The line containing "X1599600Y744601D02*" and every line after it, through the last line of the records, are to be transcribed exactly, and nothing else.

(TASK MATERIAL Opens)

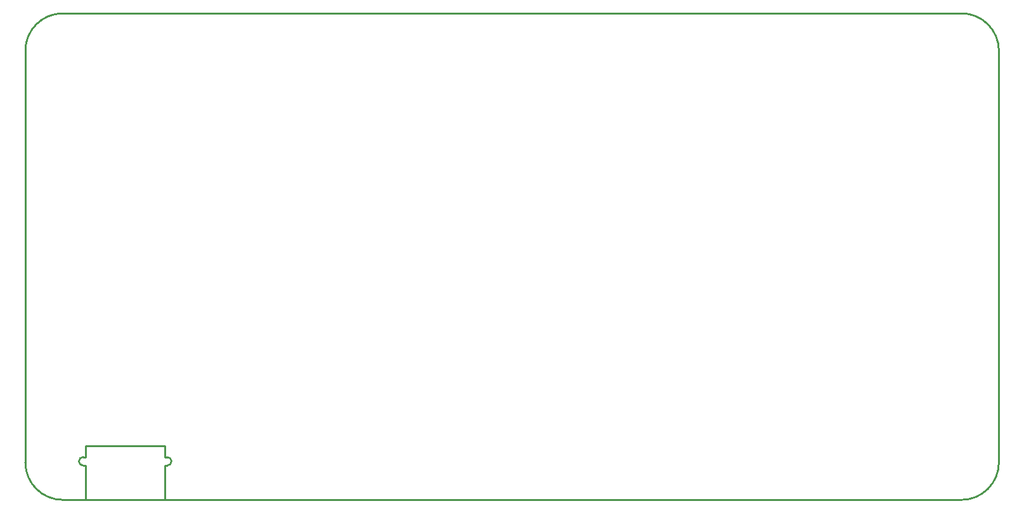
<source format=gko>
G04 Layer: BoardOutlineLayer*
G04 EasyEDA v6.5.44, 2024-08-27 12:09:24*
G04 1dc7b83da83f4ea3951a22daee788f59,f1a1d2977d3b4f1281c114c53eaa6542,10*
G04 Gerber Generator version 0.2*
G04 Scale: 100 percent, Rotated: No, Reflected: No *
G04 Dimensions in millimeters *
G04 leading zeros omitted , absolute positions ,4 integer and 5 decimal *
%FSLAX45Y45*%
%MOMM*%

%ADD10C,0.2540*%
D10*
X761997Y524200D02*
G01*
X761997Y6027788D01*
X13261972Y24201D02*
G01*
X1261996Y24201D01*
X13761971Y6027788D02*
G01*
X13761971Y524200D01*
X1261996Y6527787D02*
G01*
X13261972Y6527787D01*
G75*
G01*
X13261973Y6527787D02*
G02*
X13761972Y6027788I0J-499999D01*
G75*
G01*
X13761972Y524200D02*
G02*
X13261973Y24201I-499999J0D01*
G75*
G01*
X1261997Y24201D02*
G02*
X761998Y524200I0J499999D01*
G75*
G01*
X761998Y6027788D02*
G02*
X1261997Y6527787I499999J0D01*
X1599692Y744517D02*
G01*
X1565402Y744517D01*
X1565402Y597197D01*
X1535684Y597197D01*
X2605277Y744517D02*
G01*
X2625597Y744517D01*
X2625597Y597197D01*
X2655570Y597197D01*
X1599600Y744601D02*
G01*
X2605199Y744601D01*
X2655498Y482099D02*
G01*
X2625498Y482099D01*
X2625498Y440601D01*
X2625498Y24803D02*
G01*
X2625498Y440601D01*
X1565501Y24203D02*
G01*
X1565501Y440001D01*
X1535770Y482102D02*
G01*
X1565501Y482102D01*
X1565501Y440001D01*
G75*
G01*
X2655499Y482100D02*
G03*
X2655499Y597101I0J57500D01*
G75*
G01*
X1535770Y597101D02*
G03*
X1535770Y482102I-382J-57500D01*

%LPD*%
M02*

</source>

(TASK MATERIAL Closes)

### EXERCISE RESULT
X1599600Y744601D02*
G01*
X2605199Y744601D01*
X2655498Y482099D02*
G01*
X2625498Y482099D01*
X2625498Y440601D01*
X2625498Y24803D02*
G01*
X2625498Y440601D01*
X1565501Y24203D02*
G01*
X1565501Y440001D01*
X1535770Y482102D02*
G01*
X1565501Y482102D01*
X1565501Y440001D01*
G75*
G01*
X2655499Y482100D02*
G03*
X2655499Y597101I0J57500D01*
G75*
G01*
X1535770Y597101D02*
G03*
X1535770Y482102I-382J-57500D01*

%LPD*%
M02*

</source>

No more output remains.